To some degree, all Christians understand what it is to be adopted. We are, after all, adopted sons and daughters of God. As St Paul writes in Galatians 4:4–5: ‘God sent forth his Son, born of woman, born under the law, to redeem those who were under the law, so that we might receive adoption as sons’.

St Paul continues by explaining what our adopted status means. First, it means we have the privilege of calling God ‘Father’, and trusting he hears and responds to us as our loving Father. Second, our adoption means we have a rich inheritance as heirs of God’s kingdom (Galatians 4:6). 

Our adoption has nothing to do with anything we have done, and nothing to do with any genetic or family tie, as Jesus himself teaches (Matthew 12:48–50).
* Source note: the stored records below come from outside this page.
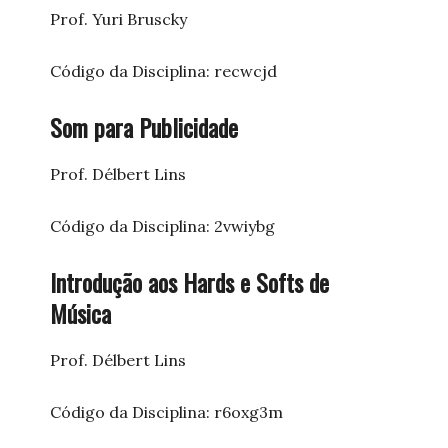
Prof. Yuri Bruscky
Código da Disciplina: recwcjd
Som para Publicidade
Prof. Délbert Lins
Código da Disciplina: 2vwiybg
Introdução aos Hards e Softs de
Música
Prof. Délbert Lins
Código da Disciplina: r6oxg3m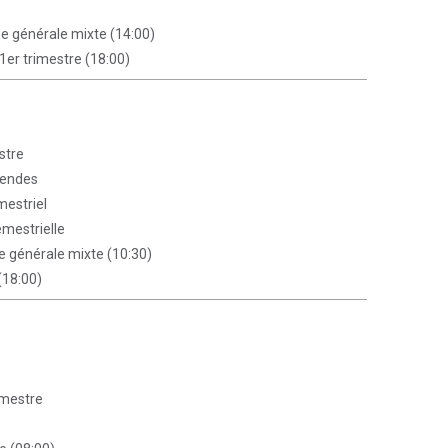
e générale mixte (14:00)
 1er trimestre (18:00)
stre
dendes
mestriel
emestrielle
 générale mixte (10:30)
(18:00)
emestre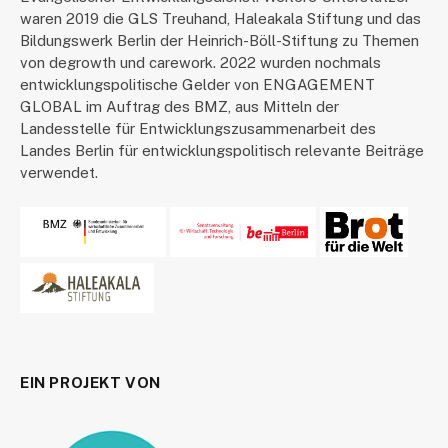
waren 2019 die GLS Treuhand, Haleakala Stiftung und das
Bildungswerk Berlin der Heinrich-Böll-Stiftung zu Themen
von degrowth und carework. 2022 wurden nochmals
entwicklungspolitische Gelder von ENGAGEMENT
GLOBAL im Auftrag des BMZ, aus Mitteln der
Landesstelle für Entwicklungszusammenarbeit des
Landes Berlin für entwicklungspolitisch relevante Beiträge
verwendet.
EIN PROJEKT VON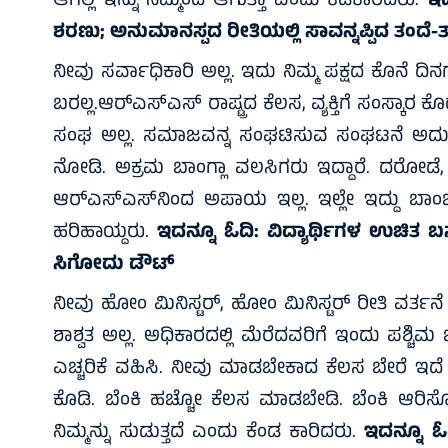
ಆಗಿಲ್ಲ ಇನ್ನು ನಿಮ್ಮಿಂದ ಆಗುತ್ತಾ ಎಂದು ಕಿಡಿಕಾರಿದರು.
ಇದ
ಶರಣು; ಅನುಮಾನಸ್ಪದ ರೀತಿಯಲ್ಲಿ ಸಾವನ್ನಪ್ಪಿದ ತಂದೆ
ನೀವು ಸರ್ವಾಧಿಕಾರಿ ಅಲ್ಲ. ಇದು ನಿಮ್ಮ ಪಕ್ಷದ ಕೊನೆ ದಿನಗ
ಬರಲ್ಲ.ಆರ್‌ಎಸ್‌ಎಸ್ ರಾಷ್ಟ್ರದ ಕೆಲಸ, ವ್ಯಕ್ತಿಗೆ ಸಂಸ್
ಸಂಘ ಅಲ್ಲ. ಸಮಾಜವನ್ನ ಸಂಘಟಿಸುವ ಸಂಘಟನೆ ಅದು. ನ
ನೋಡಿ. ಅಕ್ರಮ ಬಾಂಗ್ಲಾ ವಲಸಿಗರು ಇದ್ದಾರೆ. ದರೋಡೆ, ಡ್ರ
ಆರ್‌ಎಸ್‌ಎಸ್‌ನಿಂದ ಅಪಾಯ ಇಲ್ಲ. ಇಲ್ಲೇ ಇದ್ದ
ಹರಿಹಾಯ್ದರು.
ಇದನ್ನೂ ಓದಿ:
ವಿದ್ಯಾರ್ಥಿಗಳ ಉಚಿತ ಬ
ಸಿಗೋದು ಡೌಟ್
ನೀವು ಹೋಂ ಮಿನಿಸ್ಟರ್, ಹೋಂ ಮಿನಿಸ್ಟರ್ ರೀತಿ ವರ್ತನ
ಶಾಶ್ವತ ಅಲ್ಲ. ಅಧಿಕಾರದಲ್ಲಿ ಮೆರೆದವರಿಗೆ ಇಂದು ಪಶ್ಚಿ
ಎಚ್ಚರಿಕೆ ವಹಿಸಿ. ನೀವು ಮಾಡಬೇಕಾದ ಕೆಲಸ ಬೇರೆ ಇದೆ ಅ
ಕೊಡಿ. ಬೆಂಕಿ ಹಚ್ಚೋ ಕೆಲಸ ಮಾಡಬೇಡಿ. ಬೆಂಕಿ ಆರಿಸೋ
ನಿಮ್ಮನ್ನು ಸುಡುತ್ತದೆ ಎಂದು ಕೆಂಡ ಕಾರಿದರು.
ಇದನ್ನೂ ಓ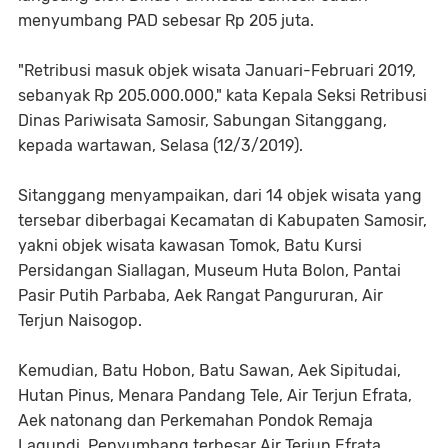
menyumbang PAD sebesar Rp 205 juta.
"Retribusi masuk objek wisata Januari-Februari 2019,
sebanyak Rp 205.000.000," kata Kepala Seksi Retribusi
Dinas Pariwisata Samosir, Sabungan Sitanggang,
kepada wartawan, Selasa (12/3/2019).
Sitanggang menyampaikan, dari 14 objek wisata yang
tersebar diberbagai Kecamatan di Kabupaten Samosir,
yakni objek wisata kawasan Tomok, Batu Kursi
Persidangan Siallagan, Museum Huta Bolon, Pantai
Pasir Putih Parbaba, Aek Rangat Pangururan, Air
Terjun Naisogop.
Kemudian, Batu Hobon, Batu Sawan, Aek Sipitudai,
Hutan Pinus, Menara Pandang Tele, Air Terjun Efrata,
Aek natonang dan Perkemahan Pondok Remaja
Lagundi. Penyumbang terbesar Air Terjun Efrata,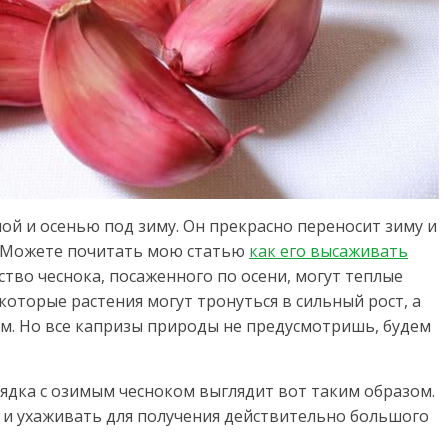
ной и осенью под зиму. Он прекрасно переносит зиму и
. Можете почитать мою статью
как его высаживать
тво чеснока, посаженного по осени, могут теплые
оторые растения могут тронуться в сильный рост, а
м. Но все капризы природы не предусмотришь, будем
 грядка с озимым чесноком выглядит вот таким образом.
и ухаживать для получения действительно большого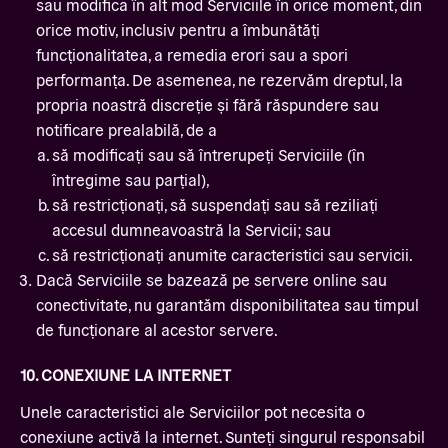
sau modifica în alt mod Serviciile în orice moment, din
orice motiv, inclusiv pentru a îmbunătăți
funcționalitatea, a remedia erori sau a spori
performanța. De asemenea, ne rezervăm dreptul, la
propria noastră discreție și fără răspundere sau
notificare prealabilă, de a
să modificați sau să întrerupeți Serviciile (în
întregime sau parțial),
să restricționați, să suspendați sau să reziliați
accesul dumneavoastră la Servicii; sau
să restricționați anumite caracteristici sau servicii.
Dacă Serviciile se bazează pe servere online sau
conectivitate, nu garantăm disponibilitatea sau timpul
de funcționare al acestor servere.
10. CONEXIUNE LA INTERNET
Unele caracteristici ale Serviciilor pot necesita o
conexiune activă la internet. Sunteți singurul responsabil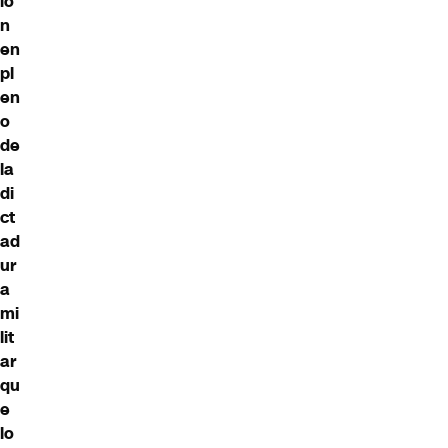
ió
n
en
pl
en
o
de
la
di
ct
ad
ur
a
mi
lit
ar
qu
e
lo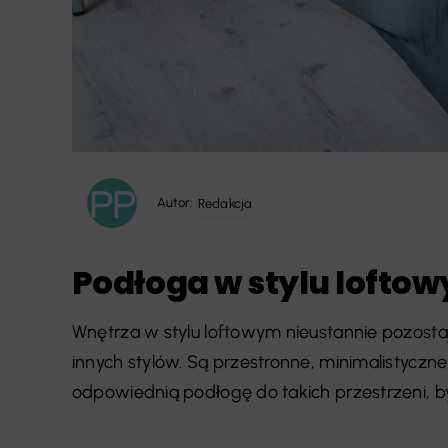
Autor:
Redakcja
Podłoga w stylu lofto
Wnętrza w stylu loftowym nieustannie pozosta
innych stylów. Są przestronne, minimalistyczn
odpowiednią podłogę do takich przestrzeni, by [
It is a sheer gift of grace. God saw us stumbling under the weight of our own sin, destined for an unhappy future. He did not turn a blind eye. He had mercy on us, calling us into his family through baptism, and granting us a secure future.

When we understand our own adoption as sons and daughters of God, we are better equipped to reflect on the gift that adoption offers children who have been abandoned or orphaned. God has embraced us as members of his family, revealing that family is much more than mere flesh and blood (1 Corinthians 15:50). Can we, too, embrace children to whom we are not biologically related to as our own?

God invites us to do this very thing (Psalm 82:3; James 1:27), remembering that we ourselves are members of his family not by nature but by grace.